NSWP: Modeling Coronal Mass Ejection (CME) Initiation with Magnetic Flux Emergence

NSWP：模拟日冕物质抛射 (CME) 引发与磁通量的出现

• 批准号: 1023735
• 负责人: Ward Manchester
• 金额: $ 38.27万
• 依托单位: Regents of the University of Michigan - Ann Arbor
• 依托单位国家: 美国
• 项目类别: Continuing Grant
• 财政年份: 2010
• 资助国家: 美国
• 起止时间: 2010-10-01 至 2013-08-31
• 项目状态: 已结题
• 来源: https://www.nsf.gov/awardsearch/showAward?AWD_ID=1023735&HistoricalAwards=false
• 关键词: NSWP; Modeling; Coronal; Mass; Ejection

This research team will investigate the fundamental causes of coronal mass ejections (CMEs) using simulations of solar active region formation by flux emergence from the convection zone into the corona. To accomplish their goals, the team members will utilize a new magnetohydrodynamics (MHD) code being developed by the Center for Radiation Shock Hydrodynamics (CRASH) at the University of Michigan. This CRASH code adds radiation transport and advance treatment of the equation-of-state to the MHD capabilities of existing models developed at Michigan, and will allow the simulation of flux emergence from a turbulent convection zone to the corona in a single computational domain. The Principal Investigator of this project will incorporate this numerical flux emergence component in Michigan's Space Weather Modeling Framework, in order to couple the solar-active-region-scale model to a global-scale coronal model extending to the Earth. The model's predictions will be compared to observations made at different levels in the solar atmosphere, including plasma flow fields in the convection zone determined with helioseismology, flow fields in the corona determined with Dopplergrams, and magnetic fields measured at the photosphere with vector magnetographs.This new coupled modeling system will address a key National Space Weather Program objective by simulating magnetic flux emerging from the convection zone into the solar corona, erupting and then propagating as a CME into interplanetary space. It thus spans the space weather forecasting domain from Sun to Earth. This research will also support undergraduate and graduate education. Specifically, the requested funding will primarily support a graduate student, while research results will be incorporated into courses in the Department of Atmospheric, Ocean, and Space Science at the University of Michigan.

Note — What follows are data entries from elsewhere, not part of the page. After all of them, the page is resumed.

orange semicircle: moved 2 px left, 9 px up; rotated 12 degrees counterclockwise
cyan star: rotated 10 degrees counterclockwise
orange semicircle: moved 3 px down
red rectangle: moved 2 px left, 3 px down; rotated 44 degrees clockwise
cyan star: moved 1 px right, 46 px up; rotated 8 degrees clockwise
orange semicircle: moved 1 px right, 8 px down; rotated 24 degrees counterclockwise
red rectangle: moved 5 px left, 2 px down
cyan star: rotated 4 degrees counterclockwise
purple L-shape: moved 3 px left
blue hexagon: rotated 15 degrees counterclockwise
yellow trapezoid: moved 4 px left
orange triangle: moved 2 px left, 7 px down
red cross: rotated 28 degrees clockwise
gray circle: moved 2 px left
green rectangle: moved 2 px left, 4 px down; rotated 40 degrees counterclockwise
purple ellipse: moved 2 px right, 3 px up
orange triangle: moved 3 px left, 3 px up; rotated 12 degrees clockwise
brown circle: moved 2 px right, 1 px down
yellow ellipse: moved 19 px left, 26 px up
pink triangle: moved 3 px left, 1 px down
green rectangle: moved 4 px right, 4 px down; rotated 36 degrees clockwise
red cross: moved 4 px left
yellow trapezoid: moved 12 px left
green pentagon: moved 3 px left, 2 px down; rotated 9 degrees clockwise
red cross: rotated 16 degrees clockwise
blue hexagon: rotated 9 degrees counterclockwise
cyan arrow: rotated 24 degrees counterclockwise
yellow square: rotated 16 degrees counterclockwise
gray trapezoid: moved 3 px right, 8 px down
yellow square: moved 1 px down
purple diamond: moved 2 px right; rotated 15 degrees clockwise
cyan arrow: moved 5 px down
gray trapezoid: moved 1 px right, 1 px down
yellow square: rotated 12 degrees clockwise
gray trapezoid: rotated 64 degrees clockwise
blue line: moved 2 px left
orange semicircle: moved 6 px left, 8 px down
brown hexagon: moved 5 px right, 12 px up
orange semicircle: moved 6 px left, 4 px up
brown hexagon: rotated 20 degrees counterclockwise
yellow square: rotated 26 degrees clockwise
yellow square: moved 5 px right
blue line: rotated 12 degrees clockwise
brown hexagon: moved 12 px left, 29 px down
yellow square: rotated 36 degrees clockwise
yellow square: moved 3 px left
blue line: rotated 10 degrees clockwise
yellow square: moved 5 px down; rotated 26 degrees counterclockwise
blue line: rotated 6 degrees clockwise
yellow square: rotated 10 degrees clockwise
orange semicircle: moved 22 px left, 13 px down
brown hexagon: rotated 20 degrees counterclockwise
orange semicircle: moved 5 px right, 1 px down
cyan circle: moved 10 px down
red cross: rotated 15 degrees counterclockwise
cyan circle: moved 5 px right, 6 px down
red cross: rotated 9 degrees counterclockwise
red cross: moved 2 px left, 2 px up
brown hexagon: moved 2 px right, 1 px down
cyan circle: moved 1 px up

该研究小组将通过模拟从对流区进入日冕的通量产生的太阳活动区形成来研究日冕物质抛射（CME）的根本原因。为了实现他们的目标，团队成员将利用密歇根大学辐射冲击流体动力学中心 (CRASH) 开发的新磁流体动力学 (MHD) 代码。该 CRASH 代码将辐射传输和状态方程的高级处理添加到密歇根开发的现有模型的 MHD 功能中，并将允许在单个计算域中模拟从湍流对流区到日冕的通量出现。该项目的首席研究员将把这个数值通量出现组件纳入密歇根州的空间天气模型框架中，以便将太阳活动区域尺度模型与延伸到地球的全球尺度日冕模型耦合起来。该模型的预测将与太阳大气中不同层面的观测结果进行比较，包括用日震学确定的对流区的等离子体流场、用多普勒图确定的日冕流场以及用矢量磁力图在光球层测量的磁场。这个新的耦合建模系统将通过模拟从对流区进入日冕的磁通量来实现国家空间天气计划的一个关键目标， 喷发，然后作为日冕物质抛射传播到行星际空间。因此，它跨越了从太阳到地球的空间天气预报领域。这项研究还将支持本科生和研究生教育。具体来说，所申请的资金将主要支持一名研究生，而研究成果将纳入密歇根大学大气、海洋和空间科学系的课程中。